While around one-third of patients benefited from ICU admission by surviving for a clinically significant period (at least 12 months), a similar proportion died within the ICU or in that hospital admission. The former outcome reinforces the role that intensive care has in the management of critically unwell patients with HM. Conversely, the latter outcome suggests a similar proportion of patients did not benefit from ICU admission, and it is important to understand why this may have occurred.

We evaluated a HM population across a broad range of ages, diagnoses, and treatments; the allogenic transplant group was underrepresented on account of the case mix in this center. Specifically, we found the plasma cell myeloma group had poorer outcomes in the univariate analysis for ICU survival. Previous studies have not consistently shown an adverse outcome for a specific HM and, in practice, a particular HM diagnosis would not exclude a patient from ICU admission.[9] Furthermore, treatments for incurable HMs such as plasma cell myeloma have rapidly evolved in recent years with at least three new drugs now available in Australia changing the context of specific disease diagnosis in ICU referrals.[18]

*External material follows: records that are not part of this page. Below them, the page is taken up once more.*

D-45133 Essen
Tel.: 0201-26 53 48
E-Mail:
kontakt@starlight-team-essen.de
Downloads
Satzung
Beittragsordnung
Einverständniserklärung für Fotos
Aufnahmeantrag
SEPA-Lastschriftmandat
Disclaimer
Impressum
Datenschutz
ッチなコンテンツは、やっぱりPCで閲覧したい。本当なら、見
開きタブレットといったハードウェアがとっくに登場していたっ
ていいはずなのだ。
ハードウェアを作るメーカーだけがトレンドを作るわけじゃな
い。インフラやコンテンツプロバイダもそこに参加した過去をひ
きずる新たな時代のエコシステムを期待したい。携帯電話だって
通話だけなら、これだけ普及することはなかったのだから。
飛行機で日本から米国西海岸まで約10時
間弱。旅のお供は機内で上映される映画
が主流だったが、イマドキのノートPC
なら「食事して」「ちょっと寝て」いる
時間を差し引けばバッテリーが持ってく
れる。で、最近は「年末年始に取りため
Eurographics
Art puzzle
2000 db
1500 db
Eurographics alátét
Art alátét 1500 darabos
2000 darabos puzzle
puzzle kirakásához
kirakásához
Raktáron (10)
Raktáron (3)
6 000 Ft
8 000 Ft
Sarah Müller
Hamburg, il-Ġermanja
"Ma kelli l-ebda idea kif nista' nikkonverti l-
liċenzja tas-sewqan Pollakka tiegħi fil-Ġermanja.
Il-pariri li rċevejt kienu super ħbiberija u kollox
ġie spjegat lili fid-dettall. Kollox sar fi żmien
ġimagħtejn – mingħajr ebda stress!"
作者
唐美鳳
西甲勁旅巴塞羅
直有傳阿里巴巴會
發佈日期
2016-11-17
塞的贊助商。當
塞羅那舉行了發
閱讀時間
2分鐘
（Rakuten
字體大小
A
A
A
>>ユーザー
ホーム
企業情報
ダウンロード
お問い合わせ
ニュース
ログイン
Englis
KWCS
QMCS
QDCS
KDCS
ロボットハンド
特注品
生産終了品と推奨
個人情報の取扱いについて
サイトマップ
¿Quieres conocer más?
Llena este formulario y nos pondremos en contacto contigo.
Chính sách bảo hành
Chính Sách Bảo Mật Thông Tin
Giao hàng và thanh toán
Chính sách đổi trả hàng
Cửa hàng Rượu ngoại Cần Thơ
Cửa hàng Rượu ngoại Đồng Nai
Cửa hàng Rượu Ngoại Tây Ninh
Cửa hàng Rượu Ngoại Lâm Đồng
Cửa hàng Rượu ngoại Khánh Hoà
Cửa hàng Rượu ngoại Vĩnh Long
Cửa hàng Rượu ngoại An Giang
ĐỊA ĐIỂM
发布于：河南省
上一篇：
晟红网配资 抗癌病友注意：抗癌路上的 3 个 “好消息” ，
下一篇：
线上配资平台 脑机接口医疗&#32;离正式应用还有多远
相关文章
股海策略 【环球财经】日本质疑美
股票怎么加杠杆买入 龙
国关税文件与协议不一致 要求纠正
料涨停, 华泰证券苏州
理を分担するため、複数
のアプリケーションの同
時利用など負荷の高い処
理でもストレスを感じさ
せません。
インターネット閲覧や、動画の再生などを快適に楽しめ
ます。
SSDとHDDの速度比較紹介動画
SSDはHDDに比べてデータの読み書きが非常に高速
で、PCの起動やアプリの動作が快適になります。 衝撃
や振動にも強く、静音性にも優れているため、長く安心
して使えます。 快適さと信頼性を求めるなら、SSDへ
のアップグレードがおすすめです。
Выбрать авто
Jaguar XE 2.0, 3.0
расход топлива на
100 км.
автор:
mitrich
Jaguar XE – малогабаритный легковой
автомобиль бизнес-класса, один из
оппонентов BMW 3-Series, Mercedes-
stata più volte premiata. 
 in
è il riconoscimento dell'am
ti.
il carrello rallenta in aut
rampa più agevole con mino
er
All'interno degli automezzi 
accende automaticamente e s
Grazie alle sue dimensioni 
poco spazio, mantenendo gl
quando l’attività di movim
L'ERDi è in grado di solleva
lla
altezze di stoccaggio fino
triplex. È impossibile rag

Poor functional status, uncontrolled chronic comorbidities, and lack of reversibility in the underlying condition prompting referral are frequent reasons for ICU refusal in the general population.[4] We found very few patients with a poor functional status and/or a large number of comorbidities, which may explain why ECOG and CCI scores did not reach significance. Pre-ICU ejection fraction, however, was a significant factor indicating the importance of cardiac function in ICU survival. This may also be a surrogate indicator for the overall low comorbidity status, good functional status, and younger age of the studied population.

For patients with a CCI score of 2—the minimum possible in this study—the expected 1-year mortality using original Charlson data is 26%, with worse outcomes for age and severity of illness.[19] Our concern in using the CCI was that some malignancies may be given too much weight while others not enough.[20,21] In certain HM such as AML, this can vary between months to years based on genotypic and phenotypic factors, while for some other HM, like DLBCL, the survival is uniformly greater than 1 year—which is not reflected in the CCI.[9]

APACHE scores, which are markers of critical illness severity, while not validated for the HM population, as expected showed significance for ICU survival outcomes. Based on the severity of their disease and/or critical illness, some patients were likely to have died in ICU. These patients may have been given an “ICU trial” in hope of a recovery, as a result of otherwise positive factors such as comorbidities, functional status, and cytogenetic profile.[22]

Acknowledging this heterogeneity of HM patients, we sought to determine individual prognosis based on HM-specific factors. We found that prognostication based on malignancy status, using disease-specific prognostic risk scores, was significantly associated with overall survival in both the univariate and multivariate analyses. These may be important to assist with ICU patient selection in the future.

The limitations of this study include a retrospective design and that genetic risk profiling was available for acute leukemia patients alone. Australia is fortunate in that it operates the ANZICS database that could be in future used to gather prospective multicenter information regarding patients with HM admitted to Australian ICUs.

The mortality rates described in this study are comparable to other contemporary Western data and also to the few Australian studies available.[21,23] The high volume of HM admissions within this particular Australian ICU and the corresponding favorable outcomes of many of the patients reinforce the concept of a “specialized” ICU that is essential to improved outcome.[4] This retrospective study is an important step in recognizing the changing contexts of ICU referrals in HM and planning prospective studies to understand the ICU outcomes for these patients.